Na linha 2 do Metrô de São Paulo, o Cade alega, segundo o documento da Justiça, “ter havido divisão de mercado e combinação de vencedor, com subcontratação dos demais”.

Na linha 5 do Metrô paulista, “há indícios de que as empresas inicialmente concorrentes decidiram formar um único consórcio após a fase de pré-qualificação, eliminando a possibilidade de disputa”.

Em relação à manutenção na CPTM, o Cade alegou, segundo a Justiça, “ter havido acerto prévio entre as empresas, sobre quais seriam vencedoras e quais seriam subcontratadas”. Na aquisição de carros, “teria havido a divisão prévia do objeto das licitações entre os concorrentes”.

No projeto Boa Viagem as suspeitas recaem sobre quatro licitações, para as quais as empresas teriam feito “tratativas”.

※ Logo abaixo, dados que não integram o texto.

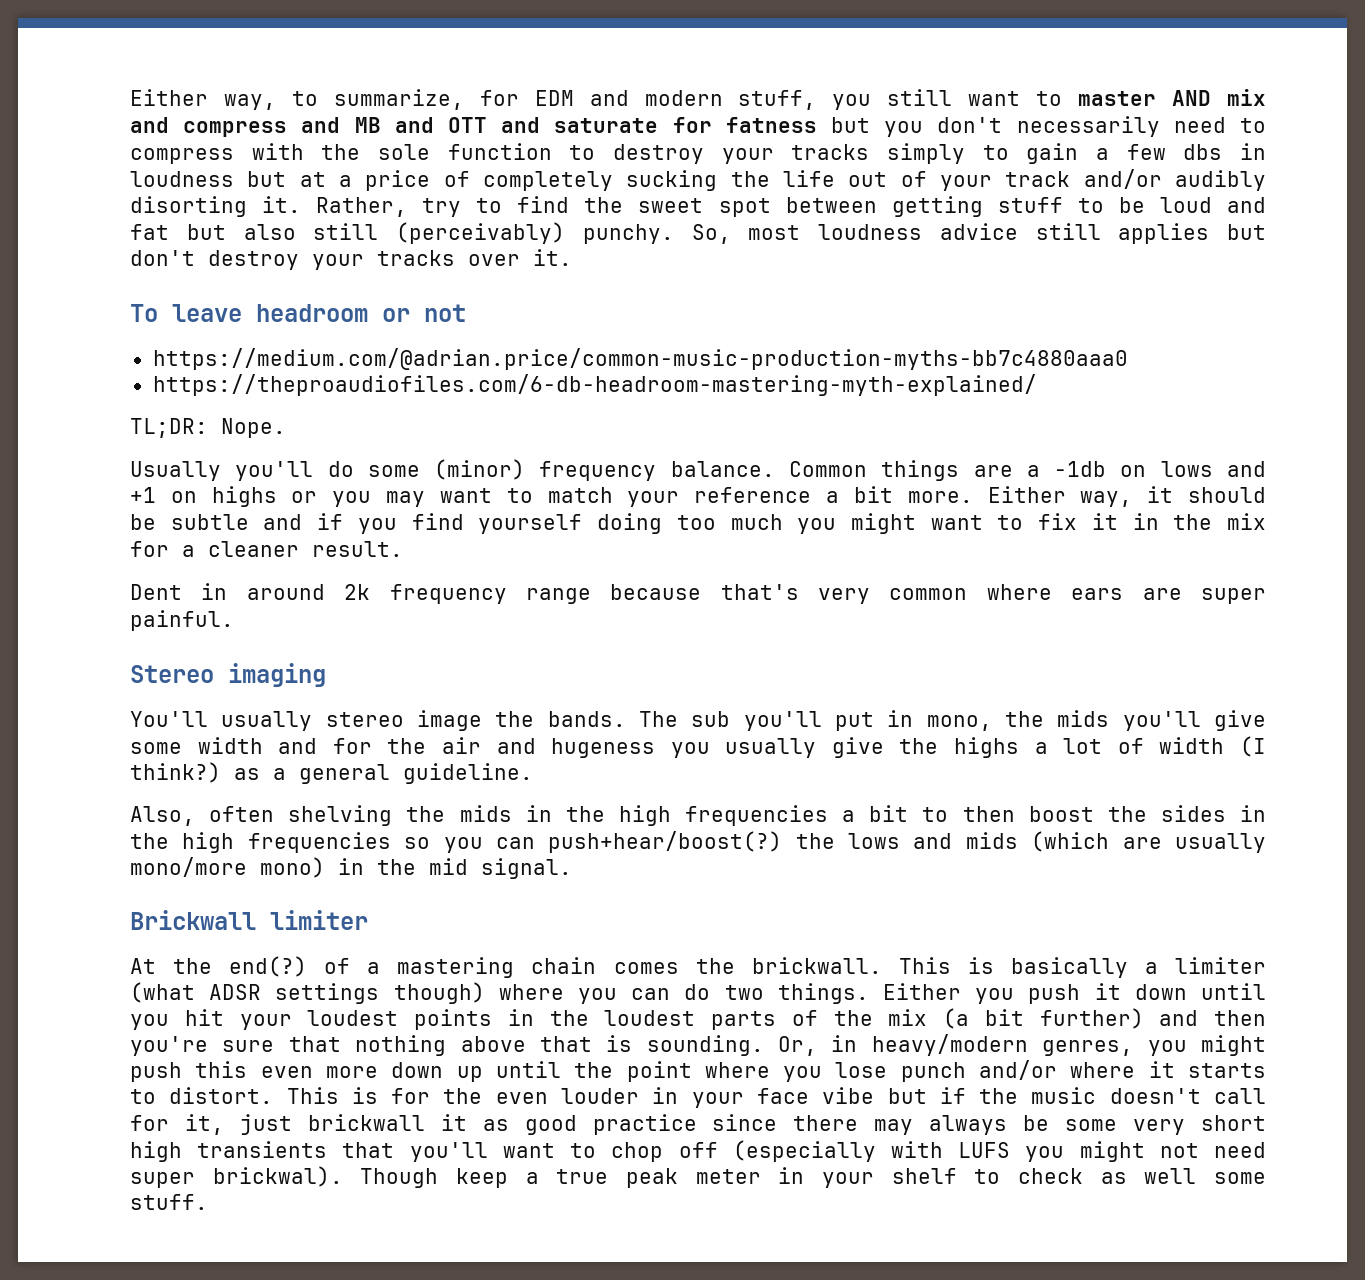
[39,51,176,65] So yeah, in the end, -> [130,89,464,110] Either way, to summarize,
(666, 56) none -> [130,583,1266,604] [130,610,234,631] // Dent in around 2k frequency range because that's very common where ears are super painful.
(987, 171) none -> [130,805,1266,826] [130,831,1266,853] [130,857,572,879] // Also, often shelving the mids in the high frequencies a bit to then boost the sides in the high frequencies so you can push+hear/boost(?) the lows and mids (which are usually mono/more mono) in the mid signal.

Por fim, a decisão aponta que, no Metrô do Distrito Federal, consórcios concorrentes “dividiriam o objeto da licitação, através da subcontratação do perdedor, sem prévia negociação de quem seria o vencedor”.

A juíza destaca que a busca e apreensão serviria para o Cade “colher provas suficientes para instauração de processo administrativo”.

Apuração em andamento

Nesta sexta, o Cade disse que as investigações estão em fase inicial e ainda não se sabe a “abrangência” do suposto cartel.

“Não é possível afirmar, no atual estágio de investigação, a abrangência do suposto cartel em licitações para aquisição de carros de trens, manutenção e construção de linhas de trens e metrôs no Brasil. O inquérito administrativo conduzido pela Superintendência-Geral do Cade é uma fase preliminar de investigação.”

Após a análise da documentação pela superintendência, o órgão vai decidir se instaura um processo administrativo para constatar a existência de cartel.

Se isso acontecer, será designado um relator para a investigação, que ouvirá a defesa das empresas e fará um parecer para ser submetido ao plenário do conselho, o tribunal do Cade, que decidirá se houve ou não a formação de cartel.

“Apenas após a análise de todo material apreendido pelo Cade durante a operação de busca e apreensão realizada no dia 4 de julho e eventual instauração de um processo administrativo é que poderão ser identificadas as empresas e pessoas físicas envolvidas, os projetos e cidades afetadas e o período em que o cartel teria atuado”, disse o Cade.

A assessoria do Cade informou que um processo de investigação de cartel demora, em média, de dois a três anos.